The most important reason for converting is the exciting opportunity of tax-free funds during your retirement. Roth IRA conversions allow you to pay the taxes now and not have to worry about them in the future. Another great advantage, and an important estate planning tool, is that there are no Required Minimum Distributions. It’s the only tax-sheltered plan that does not require you to withdraw money from the account, ever! This allows you to pass on the tax benefits to your beneficiaries, though the SECURE Act might look to change that.
Moreover, it’s a good way to diversify your funds. Utilizing both traditional and Roth plans allow you to hedge against tax rates.

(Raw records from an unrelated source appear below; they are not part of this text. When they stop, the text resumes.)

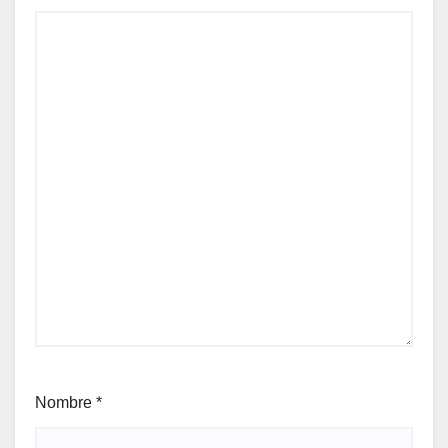
Nombre
*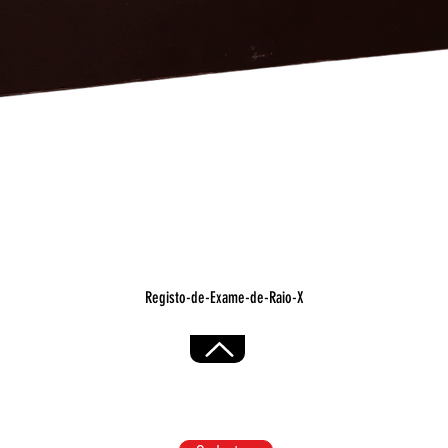
Visualização rápida
Registo-de-Exame-de-Raio-X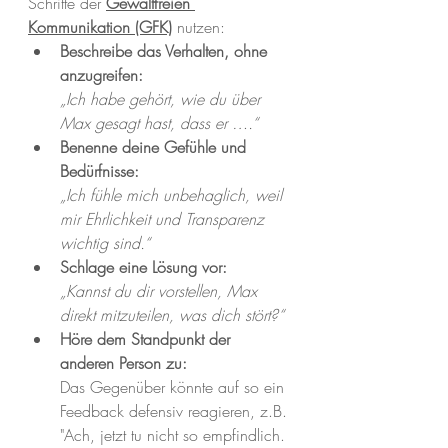
Schritte der
Gewaltfreien 
Kommunikation (GFK)
nutzen:
Beschreibe das Verhalten, ohne 
anzugreifen:
„Ich habe gehört, wie du über 
Max gesagt hast, dass er ….“
Benenne deine Gefühle und 
Bedürfnisse:
„Ich fühle mich unbehaglich, weil 
mir Ehrlichkeit und Transparenz 
wichtig sind.“
Schlage eine Lösung vor:
„Kannst du dir vorstellen, Max 
direkt mitzuteilen, was dich stört?“
Höre dem Standpunkt der 
anderen Person zu:
Das Gegenüber könnte auf so ein 
Feedback defensiv reagieren, z.B.
"Ach, jetzt tu nicht so empfindlich.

You don’t know what tax rates will be a year or two from now, let alone 20 or 30. Having money in both types of accounts allow you to take advantage of current (known) tax rates and future (unknown) rates.

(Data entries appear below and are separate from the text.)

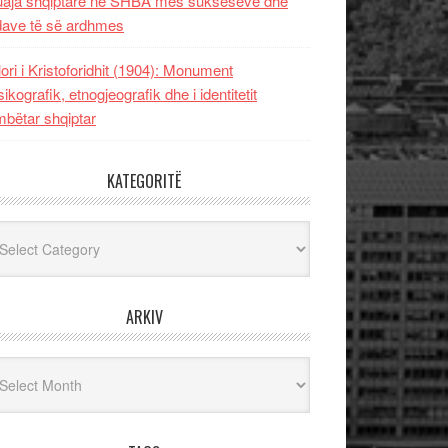
uaja shqiptare në SHBA mes sukseseve dhe
dave të së ardhmes
lori i Kristoforidhit (1904): Monument
sikografik, etnogjeografik dhe i identitetit
bëtar shqiptar
KATEGORITË
egoritë
ARKIV
iv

Finally, Roth IRAs come with income restrictions. If you make too much money, you cannot directly contribute to one. For example, in 2023, if you are a single filer and make more than $153,000, you cannot contribute to a Roth IRA. But what if you want the benefits of tax-free retirement income? The only way to get money into a Roth is through a conversion (unless you want to take a pay-cut!). There are no income restrictions on converting to a Roth IRA.
Things to Consider
As we’ve said, there are several determining factors you should consider before a Roth IRA conversion:
How Old are You?
The key benefit is the tax-free growth of the Roth IRA. The younger you are, the more you can take advantage of this. If you are close to retiring and will need that money to live off of, then it probably isn’t worth it. You might need several years to recoup the taxes you have to pay on the conversion.
How Much Do You Earn?
Obviously, the more money you make, the higher your tax bracket is. High earners might want the immediate tax break a traditional plan affords them. However, if you haven’t reached your max earning potential, and therefore in a lower tax bracket, the tax-break might not be as important to you. It’s also important to keep in mind what tax bracket your future self will be in when you want your IRA money. If you think it will be higher, than converting is a good idea.
How Will You Pay the Taxes?
Since you have to pay the taxes on the amount converted, you need to know where that money will come from. You don’t want to use your retirement funds to pay them. And you certainly don’t want to take out a high interest loan to pay them either. It’s best if you have the cash on hand that is earmarked for taxes. One thing to strongly consider is to stretch out your conversion over several years. This way, the tax bite doesn’t come all at once.
Will You NEED the Money When You Retire?
We mentioned RMDs and estate planning earlier. As it stands now, beneficiaries can choose to take inherited Roth IRA distributions throughout the course of their lives. This is great for younger beneficiaries, such as your children. These rules might get tweaked soon, but it’s still a great option if you wont need the money personally. Since there are no RMDs, you may continue to contribute to a Roth IRA as long as you can, and not have to withdraw anything.
The Passing of a Spouse
When one spouse passes, it leaves the other in a much different tax situation. When your filing circumstances change (i.e. going from married filing jointly to single filer), you are tasked with a different set of numbers to be aware of. Further, if you inherit the descendants’ retirement plan and are subject to RMDs, you may be hit with an even higher tax bill during retirement. Converting to a Roth beforehand can help alleviate the stress of an already impossible situation.
Whether you are young and seeking tax-free growth of your retirement plans or are worried about future tax rates, it might be wise to do a Roth IRA conversion. This is not a one-size-fits-all situation since everyone is unique. It’s always best to consult with a tax professional to help you through the process.